Еще до того, как возникли эти симптомы, родители заметили, что у него резко изменился характер: ребенок, который поначалу был «необычайно нежным, послушным и тихим», вдруг стал «капризным, раздражительным, вспыльчивым»[140]. Такую перемену объяснили появлением новой гувернантки-англичанки вместо старой необразованной няни из деревни, к которой мальчик был нежно привязан (в русских дворянских семьях няни часто были к детям намного ближе, чем матери). Гувернантка оказалась женщиной вздорной и к тому же прикладывалась к бутылке. Ее отослали, но характер ребенка лучше не стал.

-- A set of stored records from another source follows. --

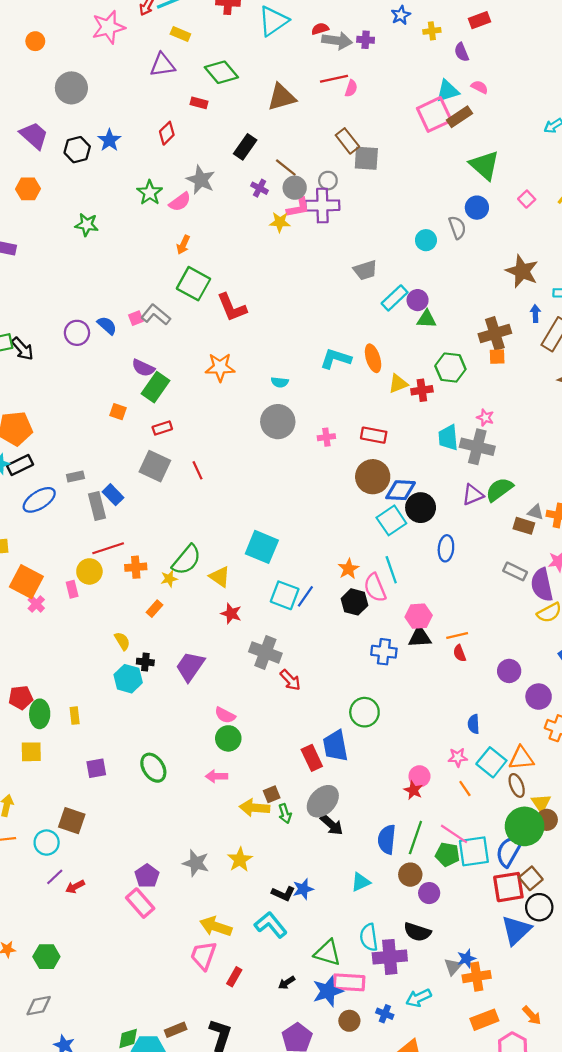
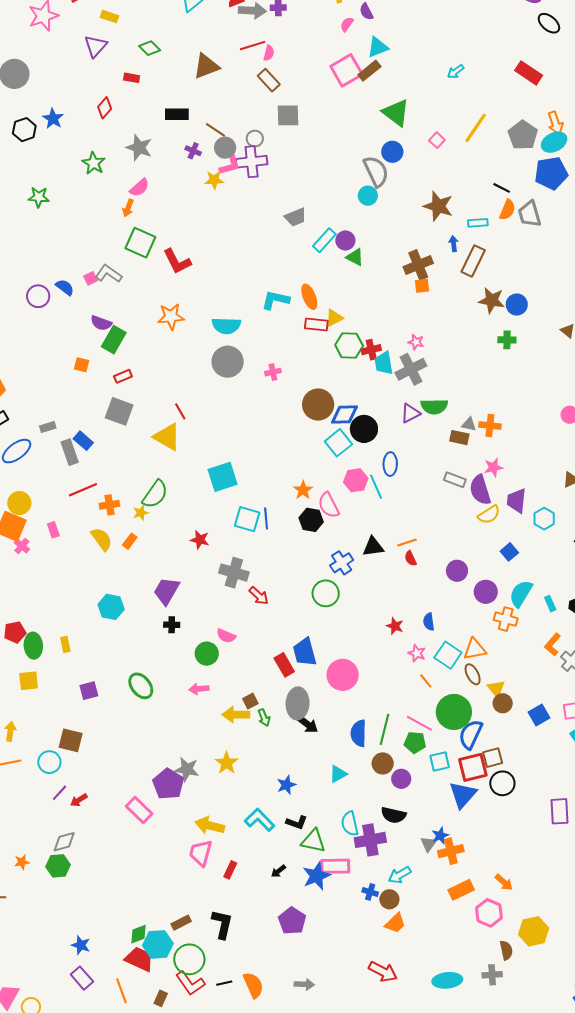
purple triangle: (162, 65) -> (95, 46), turned -35
green diamond: (221, 72) -> (150, 48), size x0.7
pink semicircle: (480, 87) -> (347, 24), moved, turned -77
cyan triangle: (448, 91) -> (378, 47), moved
brown rectangle: (347, 141) -> (269, 80), moved
black rectangle: (245, 147) -> (177, 114), turned 60
pink semicircle: (180, 202) -> (139, 188), moved
gray semicircle: (457, 227) -> (376, 171), size x1.5
cyan circle: (426, 240) -> (368, 196), moved
green triangle: (426, 319) -> (355, 257), turned 30
green hexagon: (450, 368) -> (349, 345), moved
cyan semicircle: (280, 382) -> (226, 326), size x1.8
red cross: (422, 390) -> (371, 350), moved
red rectangle: (374, 435) -> (316, 325), moved
gray cross: (477, 447) -> (411, 369), turned -36
red line: (197, 470) -> (180, 411), moved
green semicircle: (499, 489) -> (434, 406), turned -140
cyan square: (262, 547) -> (223, 477), turned -36
cyan line: (391, 570) -> (376, 487), moved
yellow circle: (89, 571) -> (19, 503), moved
yellow triangle: (220, 577) -> (167, 437), moved, size x1.4
blue line: (305, 596) -> (266, 518), turned -35
pink hexagon: (419, 616) -> (356, 480), moved
yellow semicircle: (122, 641) -> (102, 539), moved, size x1.4
blue cross: (384, 652) -> (342, 563), turned -35
black cross: (145, 662) -> (172, 625), moved
green circle: (364, 712) -> (326, 593), moved
pink semicircle: (225, 715) -> (226, 636), moved
pink star: (458, 757) -> (417, 653), turned 30
pink circle: (419, 776) -> (343, 675), moved, size x1.6
red star: (413, 790) -> (395, 626), moved
gray ellipse: (323, 801) -> (298, 703), turned -36
green circle: (525, 826) -> (454, 712), moved
cyan square: (474, 851) -> (440, 761), moved, size x0.7
purple pentagon: (147, 876) -> (168, 784), moved, size x1.4
brown square: (531, 878) -> (493, 758), turned 30
black L-shape: (283, 894) -> (297, 823), moved
blue triangle: (516, 930) -> (463, 795), moved
gray diamond: (39, 1006) -> (64, 842), moved
brown circle: (349, 1021) -> (389, 899), moved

Еще одна черта характера Человека-волка, которой в истории его болезни уделено большое внимание, – это набожность: «По его словам, долгое время он был очень набожным ребенком. Перед сном он обязательно подолгу молился и без конца осенял себя крестным знаменьем. По вечерам он пристрастился обходить комнату и, взбираясь на кресло, благоговейно целовать развешанные по стенам образа»[141]. И если боязнь животных парадоксальным образом дополнялась жестокостью по отношению к ним, то набожность сочеталась с приступами богохульства, в которых он повторял приходящие ему на ум странные фразы типа «Бог – свинья» или «Бог – помет», а также с суевериями и навязчивыми ритуалами.
Так, всякий раз, когда он видел кого-то, к кому испытывал жалость – нищих, стариков или калек, – он должен был шумно выдохнуть, чтобы самому не стать таким же, словно существовал риск заразиться их несчастьем, как инфекцией, воздушным путем. «Дыхание» и «дух» – однокоренные слова: Панкеев как бы вдыхает Святой Дух и выдыхает злых духов – таково значение ритуала, который он начал практиковать в шесть лет, после того как навестил своего отца в санатории. Отец в тот момент был в тяжелой депрессии и выглядел несчастным и больным, поэтому в дальнейшем «все калеки, нищие и убогие, при виде которых он невольно делал выдох, олицетворяли для него отца»[142]. В то же время, как отмечает Фрейд, ритуал выдоха свидетельствует и о мощной идентификации с отцом: мальчик словно пытается выдохнуть из себя отца, которым заразился, как болезнью, или которым стал одержим, как бесом.